Женька встала, ребята, во главе с Волковым, наблюдали за
происходящим с интересом.
– Она стояла спиной к раскопу, – заговорил Илья, –
иначе упала бы по-другому. Значит, того, кто ее предположительно столкнул, она
должна была видеть. Или просто шла по краю ямы и по неосторожности свалилась,
чему я склонен верить больше. Заметив кого-то, девушка должна была закричать.
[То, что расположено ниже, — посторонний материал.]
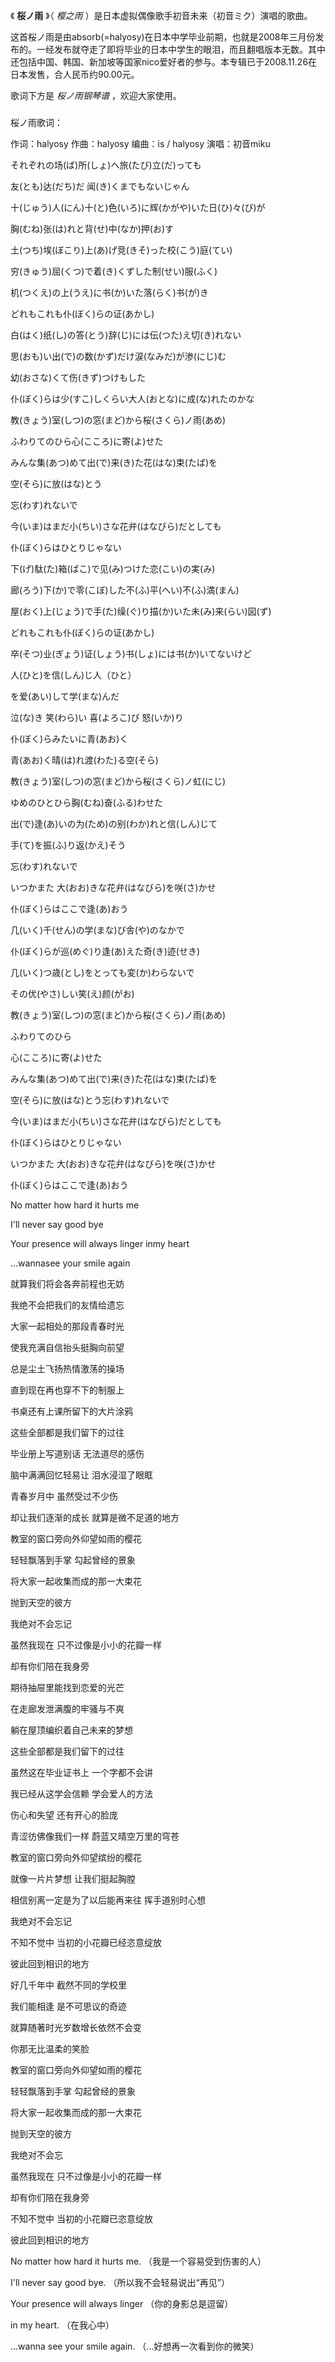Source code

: 

《 **桜ノ雨** 》（ _樱之雨_ ）是日本虚拟偶像歌手初音未来（初音ミク）演唱的歌曲。

这首桜ノ雨是由absorb(=halyosy)在日本中学毕业前期，也就是2008年三月份发布的。一经发布就夺走了即将毕业的日本中学生的眼泪，而且翻唱版本无数。其中还包括中国、韩国、新加坡等国家nico爱好者的参与。本专辑已于2008.11.26在日本发售，合人民币约90.00元。

歌词下方是 _桜ノ雨钢琴谱_ ，欢迎大家使用。

###  
桜ノ雨歌词：

作词：halyosy 作曲：halyosy 编曲：is / halyosy 演唱：初音miku  
  

それぞれの场(ば)所(しょ)へ旅(たび)立(だ)っても

友(とも)达(だち)だ 闻(き)くまでもないじゃん

十(じゅう)人(にん)十(と)色(いろ)に辉(かがや)いた日(ひ)々(び)が

胸(むね)张(は)れと背(せ)中(なか)押(お)す

土(つち)埃(ぼこり)上(あ)げ竞(きそ)った校(こう)庭(てい)

穷(きゅう)屈(くつ)で着(き)くずした制(せい)服(ふく)

机(つくえ)の上(うえ)に书(か)いた落(らく)书(が)き

どれもこれも仆(ぼく)らの证(あかし)

白(はく)纸(し)の答(とう)辞(じ)には伝(つた)え切(き)れない

思(おも)い出(で)の数(かず)だけ涙(なみだ)が渗(にじ)む

幼(おさな)くて伤(きず)つけもした

仆(ぼく)らは少(すこ)しくらい大人(おとな)に成(な)れたのかな

教(きょう)室(しつ)の窓(まど)から桜(さくら)ノ雨(あめ)

ふわりてのひら心(こころ)に寄(よ)せた

みんな集(あつ)めて出(で)来(き)た花(はな)束(たば)を

空(そら)に放(はな)とう

忘(わす)れないで

今(いま)はまだ小(ちい)さな花弁(はなびら)だとしても

仆(ぼく)らはひとりじゃない

下(げ)駄(た)箱(ばこ)で见(み)つけた恋(こい)の実(み)

廊(ろう)下(か)で零(こぼ)した不(ふ)平(へい)不(ふ)満(まん)

屋(おく)上(じょう)で手(た)缲(ぐ)り描(か)いた未(み)来(らい)図(ず)

どれもこれも仆(ぼく)らの证(あかし)

卒(そつ)业(ぎょう)证(しょう)书(しょ)には书(か)いてないけど

人(ひと)を信(しん)じ人（ひと）

を爱(あい)して学(まな)んだ

泣(な)き 笑(わら)い 喜(よろこ)び 怒(いか)り

仆(ぼく)らみたいに青(あお)く

青(あお)く晴(は)れ渡(わた)る空(そら)

教(きょう)室(しつ)の窓(まど)から桜(さくら)ノ虹(にじ)

ゆめのひとひら胸(むね)奋(ふる)わせた

出(で)逢(あ)いの为(ため)の别(わか)れと信(しん)じて

手(て)を振(ふ)り返(かえ)そう

忘(わす)れないで

いつかまた 大(おお)きな花弁(はなびら)を咲(さ)かせ

仆(ぼく)らはここで逢(あ)おう

几(いく)千(せん)の学(まな)び舎(や)のなかで

仆(ぼく)らが巡(めぐ)り逢(あ)えた奇(き)迹(せき)

几(いく)つ歳(とし)をとっても変(か)わらないで

その优(やさ)しい笑(え)颜(がお)

教(きょう)室(しつ)の窓(まど)から桜(さくら)ノ雨(あめ)

ふわりてのひら

心(こころ)に寄(よ)せた

みんな集(あつ)めて出(で)来(き)た花(はな)束(たば)を

空(そら)に放(はな)とう忘(わす)れないで

今(いま)はまだ小(ちい)さな花弁(はなびら)だとしても

仆(ぼく)らはひとりじゃない

いつかまた 大(おお)きな花弁(はなびら)を咲(さ)かせ

仆(ぼく)らはここで逢(あ)おう

No matter how hard it hurts me

I'll never say good bye

Your presence will always linger inmy heart

…wannasee your smile again

  

就算我们将会各奔前程也无妨

我绝不会把我们的友情给遗忘

大家一起相处的那段青春时光

使我充满自信抬头挺胸向前望

总是尘土飞扬热情激荡的操场

直到现在再也穿不下的制服上

书桌还有上课所留下的大片涂鸦

这些全部都是我们留下的过往

毕业册上写道别话 无法道尽的感伤

脑中满满回忆轻易让 泪水浸湿了眼眶

青春岁月中 虽然受过不少伤

却让我们逐渐的成长 就算是微不足道的地方

教室的窗口旁向外仰望如雨的樱花

轻轻飘落到手掌 勾起曾经的景象

将大家一起收集而成的那一大束花

抛到天空的彼方

我绝对不会忘记

虽然我现在 只不过像是小小的花瓣一样

却有你们陪在我身旁

期待抽屉里能找到恋爱的光芒

在走廊发泄满腹的牢骚与不爽

躺在屋顶编织着自己未来的梦想

这些全部都是我们留下的过往

虽然这在毕业证书上 一个字都不会讲

我已经从这学会信赖 学会爱人的方法

伤心和失望 还有开心的脸庞

青涩彷佛像我们一样 蔚蓝又晴空万里的穹苍

教室的窗口旁向外仰望缤纷的樱花

就像一片片梦想 让我们挺起胸膛

相信别离一定是为了以后能再来往 挥手道别时心想

我绝对不会忘记

不知不觉中 当初的小花瓣已经恣意绽放

彼此回到相识的地方

好几千年中 截然不同的学校里

我们能相逢 是不可思议的奇迹

就算随著时光岁数增长依然不会变

你那无比温柔的笑脸

教室的窗口旁向外仰望如雨的樱花

轻轻飘落到手掌 勾起曾经的景象

将大家一起收集而成的那一大束花

抛到天空的彼方

我绝对不会忘

虽然我现在 只不过像是小小的花瓣一样

却有你们陪在我身旁

不知不觉中 当初的小花瓣已恣意绽放

彼此回到相识的地方

No matter how hard it hurts me. （我是一个容易受到伤害的人）

I'll never say good bye. （所以我不会轻易说出“再见”）

Your presence will always linger （你的身影总是逗留）

in my heart. （在我心中）

...wanna see your smile again. （...好想再一次看到你的微笑）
– Это если испугалась, – возразила я. – А если
человек ей был хорошо знаком и она его не опасалась?
– Тогда с какой стати ему ее толкать?
– С какой стати она вообще здесь ночью шлялась? – напомнил
Волков.
– Кстати, – нахмурилась Женька. – А где ребята из
милиции? Ты вроде говорил, что они приехать собирались?
Волков пожал плечами. Должно быть, он вспомнил о своих
обязанностях, потому что заявил, что должен работать. Решив, что отрывать его от
дел не стоит, мы с ним простились. Не успели дойти до церкви, как нас окликнула
одна из монахинь:
– Матушка хотела вас видеть.
Мы с Женькой, переглянувшись, пошли за ней, Илья остался
ждать у ворот. Матушка позвала нас, чтобы сообщить: при вскрытии тела Натальи
ничего подозрительного не обнаружили. Надо полагать, она имела в виду
внутриматочную противозачаточную систему «Мирену». Следователи, которые
приезжали из города накануне, осмотрели комнату девушки и тоже ничего не нашли.
Матушка намекала таким образом, что на Наталью мы клевещем. Сообщение ее
впечатления на нас не произвело. Наталья противозачаточным средством
воспользоваться попросту не успела, ведь для этого нужно было посетить врача. А
мы с подружкой сами видели, что из аптеки Наталья заехала в храм и
хозяйственный магазин, а затем отправилась на паром. Но, зная о царящих здесь
нравах, вряд ли решилась бы хранить в своей комнате что-то ее компрометирующее,
а на огромной территории монастыря оборудовать тайник не трудно.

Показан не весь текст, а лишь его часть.